In un’estate di un imprecisato passato la penisola iberica è attraversata da strani prodigi: cani privi di corde vocali, solchi sul terreno che non si cancellano… Questi eventi restano conosciuti solo dai pochi diretti interessati finché si verifica un fatto incredibile e sconvolgente: l’intera penisola si stacca dall’Europa all’altezza dei Pirenei e comincia a vagare per l’oceano seguendo rotte del tutto imprevedibili. Le circostanze straordinarie riuniscono cinque personaggi, tre uomini e due donne, che danno inizio ad un viaggio attraverso la “zattera di pietra” alla deriva. Il cammino, cominciato un po’ per gioco e un po’ per caso, finisce per diventare il nuovo senso delle vite di questi uomini e di queste donne tra cui si crea, nei mesi, un legame molto profondo che coinvolge anche un cane e due cavalli.

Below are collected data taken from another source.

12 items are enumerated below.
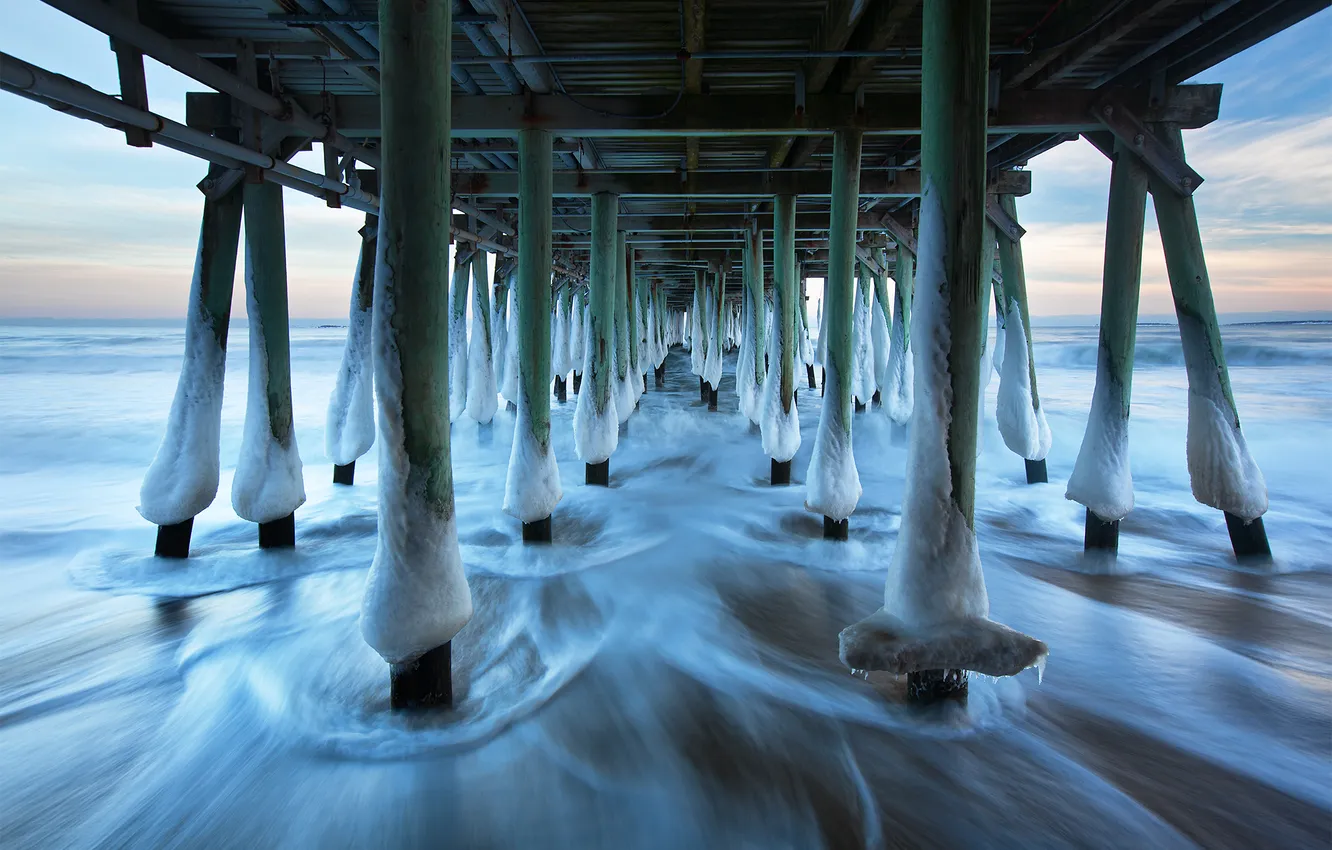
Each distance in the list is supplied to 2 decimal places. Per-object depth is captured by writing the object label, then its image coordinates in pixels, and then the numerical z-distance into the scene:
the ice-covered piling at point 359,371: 6.21
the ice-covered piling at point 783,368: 6.53
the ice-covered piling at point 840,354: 4.76
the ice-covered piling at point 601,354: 6.43
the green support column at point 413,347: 2.34
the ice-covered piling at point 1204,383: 4.22
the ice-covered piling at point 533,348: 4.63
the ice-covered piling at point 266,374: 4.18
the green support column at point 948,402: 2.34
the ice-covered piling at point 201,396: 3.99
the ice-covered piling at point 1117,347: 4.32
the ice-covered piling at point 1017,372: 6.32
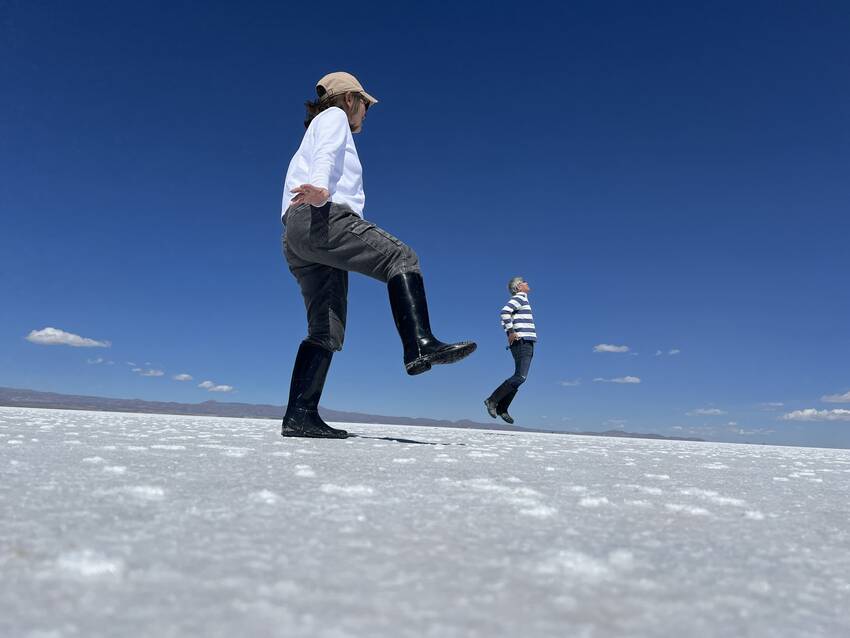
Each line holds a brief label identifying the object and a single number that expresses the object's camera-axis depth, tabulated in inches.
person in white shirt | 131.7
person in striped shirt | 322.3
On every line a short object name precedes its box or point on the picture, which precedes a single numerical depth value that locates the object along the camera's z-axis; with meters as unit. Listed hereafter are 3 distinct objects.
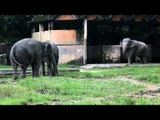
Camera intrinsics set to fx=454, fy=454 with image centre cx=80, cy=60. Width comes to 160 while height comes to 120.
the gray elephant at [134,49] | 31.02
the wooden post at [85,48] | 31.12
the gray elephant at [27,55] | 19.62
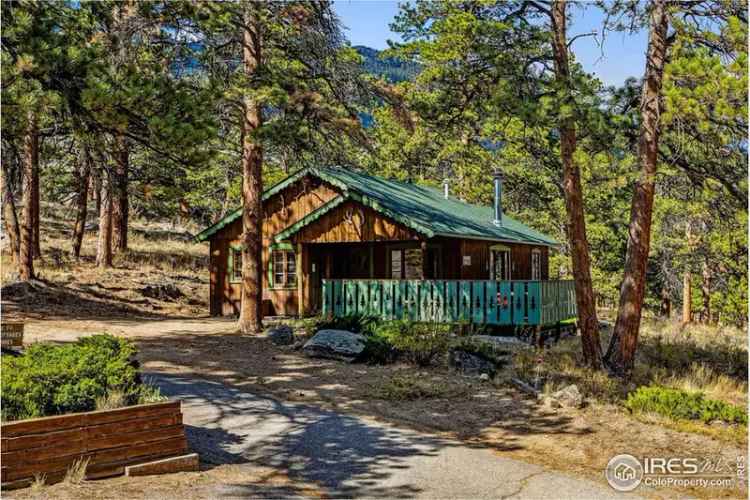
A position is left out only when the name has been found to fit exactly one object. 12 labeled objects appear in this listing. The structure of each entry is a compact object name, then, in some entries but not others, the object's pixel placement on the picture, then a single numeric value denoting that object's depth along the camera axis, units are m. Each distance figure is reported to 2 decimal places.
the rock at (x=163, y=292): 25.41
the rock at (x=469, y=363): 13.61
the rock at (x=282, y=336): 16.33
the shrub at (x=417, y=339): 14.27
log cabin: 20.27
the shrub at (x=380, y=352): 14.41
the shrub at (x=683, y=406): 10.34
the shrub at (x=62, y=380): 6.33
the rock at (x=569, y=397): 10.84
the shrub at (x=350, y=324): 17.28
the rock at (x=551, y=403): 10.82
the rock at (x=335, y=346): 14.51
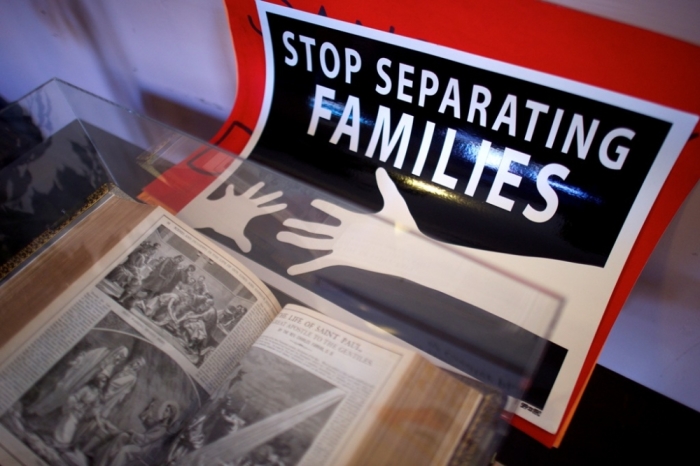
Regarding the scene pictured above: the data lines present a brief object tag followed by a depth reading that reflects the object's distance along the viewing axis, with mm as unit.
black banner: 525
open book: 442
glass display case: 548
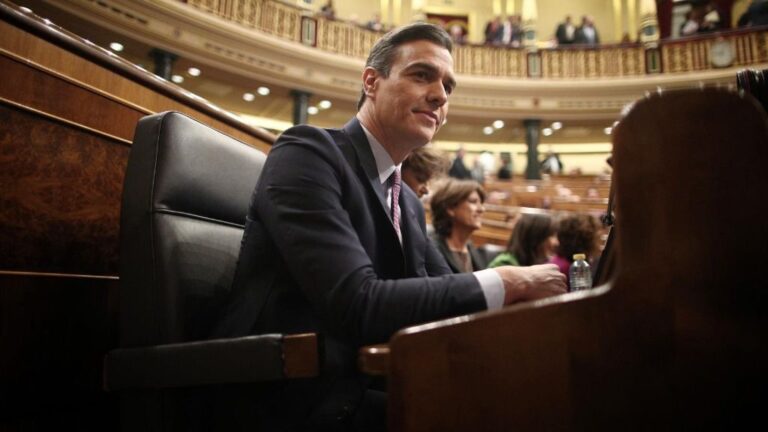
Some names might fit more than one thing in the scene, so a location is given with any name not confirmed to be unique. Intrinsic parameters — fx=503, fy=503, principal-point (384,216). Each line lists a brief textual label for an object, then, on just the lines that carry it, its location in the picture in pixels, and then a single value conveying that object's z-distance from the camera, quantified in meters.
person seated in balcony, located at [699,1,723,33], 9.03
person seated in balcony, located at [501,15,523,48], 9.73
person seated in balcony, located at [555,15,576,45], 9.87
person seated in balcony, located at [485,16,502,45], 9.85
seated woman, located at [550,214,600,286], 2.19
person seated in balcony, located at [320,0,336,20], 8.24
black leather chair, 0.70
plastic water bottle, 1.45
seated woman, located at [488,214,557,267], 2.47
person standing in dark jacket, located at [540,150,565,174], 10.08
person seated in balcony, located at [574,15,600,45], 9.69
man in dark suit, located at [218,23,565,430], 0.71
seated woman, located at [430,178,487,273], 2.45
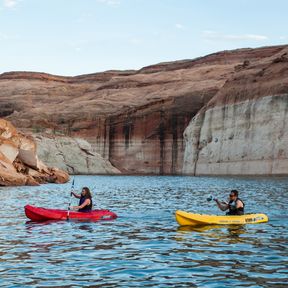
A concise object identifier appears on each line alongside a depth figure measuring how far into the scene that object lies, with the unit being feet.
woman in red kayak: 93.54
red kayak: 93.09
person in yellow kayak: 89.51
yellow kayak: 86.07
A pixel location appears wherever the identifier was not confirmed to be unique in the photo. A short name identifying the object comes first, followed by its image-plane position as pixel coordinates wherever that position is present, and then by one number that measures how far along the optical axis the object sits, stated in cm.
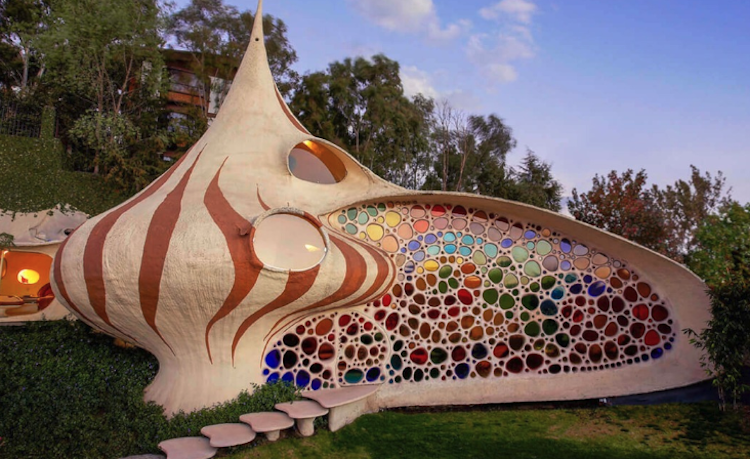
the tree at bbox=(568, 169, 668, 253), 1523
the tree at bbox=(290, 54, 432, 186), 2138
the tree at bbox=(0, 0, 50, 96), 1994
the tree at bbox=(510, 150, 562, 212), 2278
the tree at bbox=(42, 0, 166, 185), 1672
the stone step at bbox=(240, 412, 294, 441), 679
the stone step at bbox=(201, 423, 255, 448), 639
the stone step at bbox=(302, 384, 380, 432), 761
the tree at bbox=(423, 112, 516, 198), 2488
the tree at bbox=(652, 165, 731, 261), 1895
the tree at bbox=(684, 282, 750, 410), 802
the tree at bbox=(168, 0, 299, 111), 2086
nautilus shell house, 751
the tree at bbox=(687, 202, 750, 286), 836
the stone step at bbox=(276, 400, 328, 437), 722
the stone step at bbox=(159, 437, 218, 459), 629
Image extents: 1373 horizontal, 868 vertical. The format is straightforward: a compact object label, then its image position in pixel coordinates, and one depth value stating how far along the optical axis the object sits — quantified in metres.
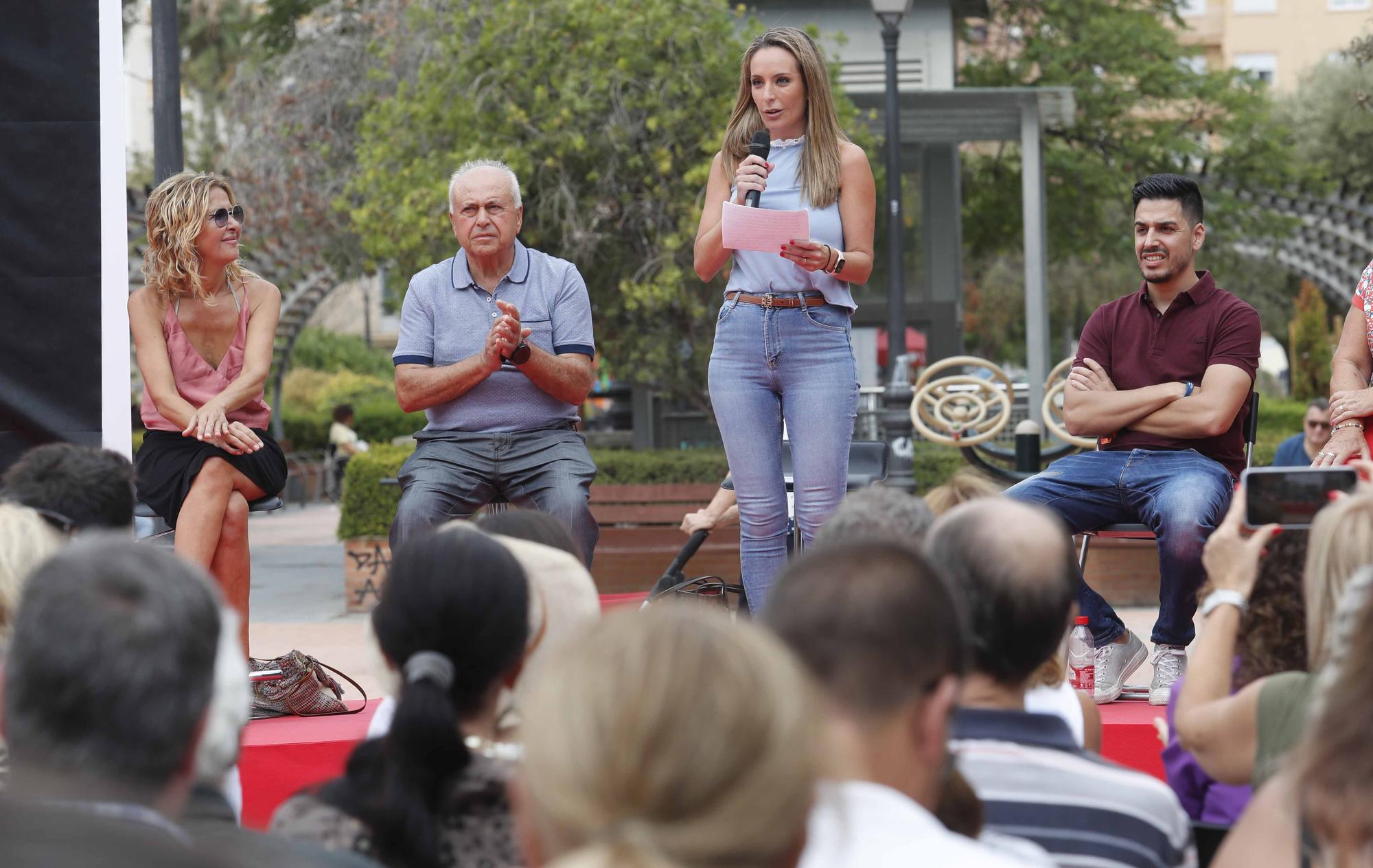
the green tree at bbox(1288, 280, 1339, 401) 21.12
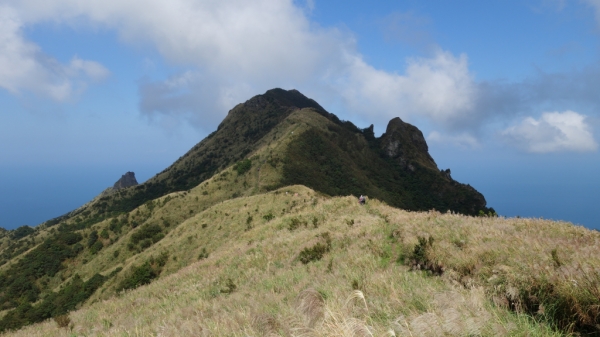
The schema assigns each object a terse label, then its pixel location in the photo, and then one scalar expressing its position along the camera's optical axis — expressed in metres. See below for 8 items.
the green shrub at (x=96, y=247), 48.57
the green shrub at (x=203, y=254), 29.02
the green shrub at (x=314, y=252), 12.86
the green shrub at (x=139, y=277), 27.87
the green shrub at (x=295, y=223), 21.79
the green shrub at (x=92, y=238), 50.76
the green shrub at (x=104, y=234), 52.25
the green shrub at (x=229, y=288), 11.77
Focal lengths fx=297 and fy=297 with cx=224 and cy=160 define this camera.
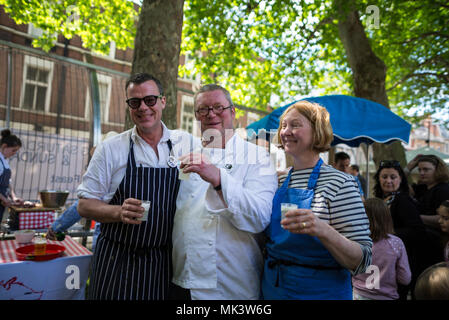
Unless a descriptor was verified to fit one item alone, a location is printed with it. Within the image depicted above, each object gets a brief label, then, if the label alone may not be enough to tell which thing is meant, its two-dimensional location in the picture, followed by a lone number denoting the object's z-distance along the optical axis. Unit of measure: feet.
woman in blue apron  4.40
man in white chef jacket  4.94
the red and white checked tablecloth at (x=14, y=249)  7.67
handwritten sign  15.87
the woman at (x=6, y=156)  13.96
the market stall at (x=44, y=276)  7.16
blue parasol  14.08
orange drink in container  7.97
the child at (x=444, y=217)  9.68
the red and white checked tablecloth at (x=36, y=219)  12.27
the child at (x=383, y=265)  8.11
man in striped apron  5.77
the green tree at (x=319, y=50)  24.08
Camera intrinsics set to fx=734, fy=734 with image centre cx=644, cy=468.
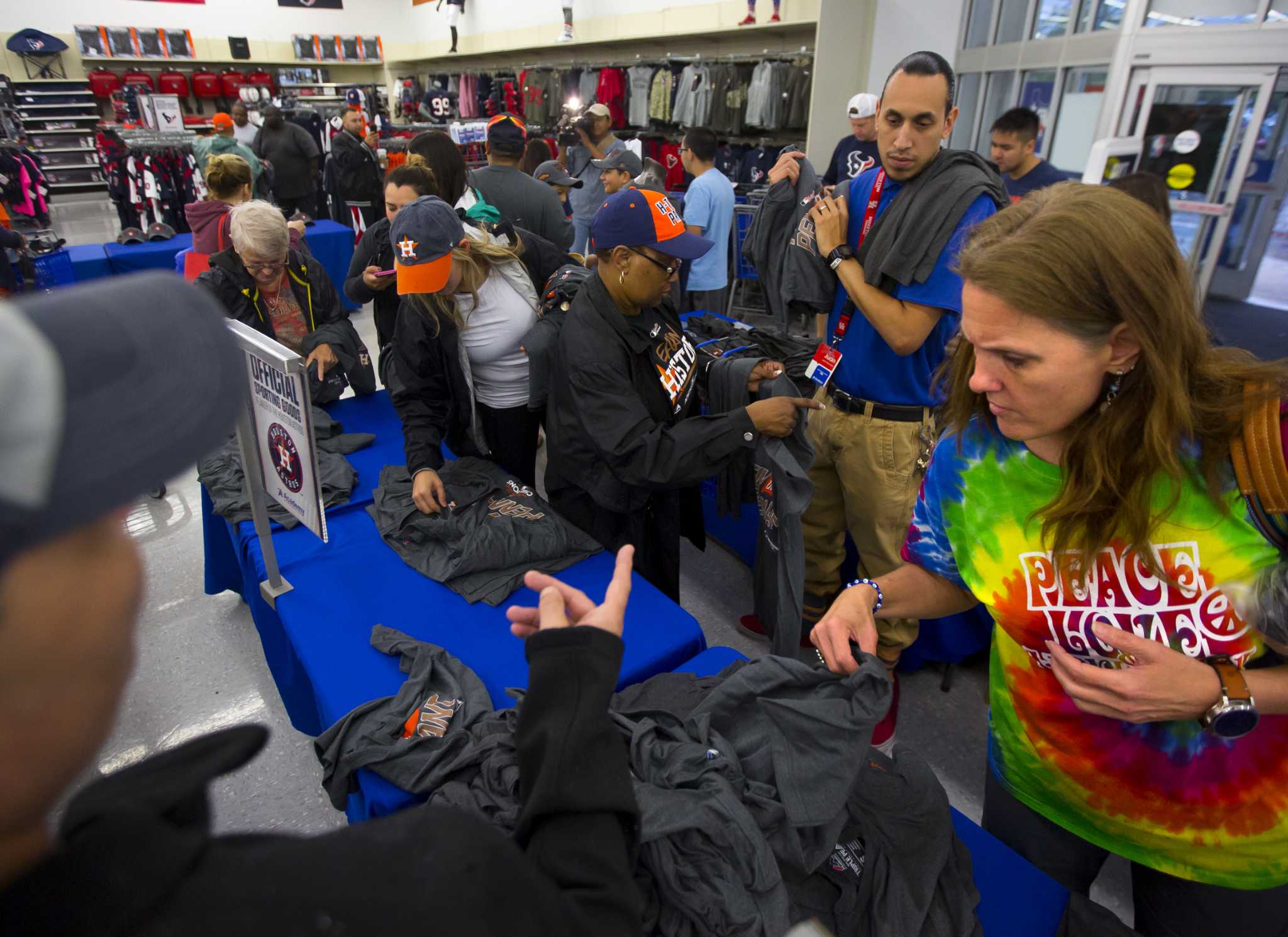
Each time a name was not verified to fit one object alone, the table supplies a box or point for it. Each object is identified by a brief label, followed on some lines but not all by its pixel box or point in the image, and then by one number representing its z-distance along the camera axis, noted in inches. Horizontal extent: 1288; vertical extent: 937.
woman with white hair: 111.1
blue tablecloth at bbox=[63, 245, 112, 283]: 219.0
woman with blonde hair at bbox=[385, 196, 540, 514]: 85.9
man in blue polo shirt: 79.6
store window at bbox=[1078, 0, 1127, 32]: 226.8
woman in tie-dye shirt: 38.6
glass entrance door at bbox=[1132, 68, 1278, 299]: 196.7
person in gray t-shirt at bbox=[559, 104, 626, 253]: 227.9
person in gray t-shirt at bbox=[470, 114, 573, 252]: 162.7
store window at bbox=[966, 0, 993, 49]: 281.7
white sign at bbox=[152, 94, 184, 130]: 528.4
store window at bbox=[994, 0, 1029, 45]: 268.4
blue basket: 207.0
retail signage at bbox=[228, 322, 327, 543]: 66.8
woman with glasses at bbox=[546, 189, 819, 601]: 76.6
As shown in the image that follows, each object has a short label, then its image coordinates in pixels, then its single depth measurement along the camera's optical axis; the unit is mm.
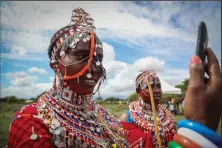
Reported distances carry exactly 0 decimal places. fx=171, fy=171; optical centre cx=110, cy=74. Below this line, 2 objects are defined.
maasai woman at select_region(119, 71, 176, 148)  1140
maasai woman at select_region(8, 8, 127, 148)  471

Come in Cecità vediamo gli uomini e le donne di fronte ad una catastrofe tanto più grande di loro, incomprensibile e ingovernabile, che il più delle volte scatena reazioni egoiste e violente, in qualche raro caso invece produce la compassione e l’affetto.
Leggere Saramago, inutile negarcelo, è molto impegnativo: L’uso insolito della punteggiatura, che per esempio non distingue nettamente le battute dei personaggi, richiede un lettore costantemente vigile; inoltre la narrazione è sempre estremamente densa, poiché l’autore non rinuncia mai ad inserire i propri commenti e giudizi e impegnativi interventi metanarrativi. Tuttavia chi ama Saramago è disposto ad affrontare queste difficoltà e accetta anche qualche virtuosismo linguistico e logico eccessivo, di cui lo scrittore evidentemente si compiace. In cambio il lettore può godere di una storia surreale e avvincente, che parla alla mente più che al cuore eppure è capace di improvvise e toccanti note di sentimento mentre non cessa mai di far riflettere mettendo in discussione tutte le nostre facili certezze morali, religiose, sociali, politiche. E di regalarci qualche saggia massima sul senso della vita.
La zattera di pietra appare la grande metafora della scrittura saramaghiana: una scrittura capace di raffigurare, inventare, mutare e conservare il mondo e le sue eterne configurazioni nel continuo avvicendarsi di nuove separazioni e di nuovi congiungimenti, nel continuo sconvolgimento e superamento di frontiere che delimitano e limitano cose e persone
Oltre a ricordare che Saramago ha vinto il Premio Nobel per la Letteratura nel 1998, egli è stato definito il più autentico rappresentante europeo del realismo fantastico latino-americano.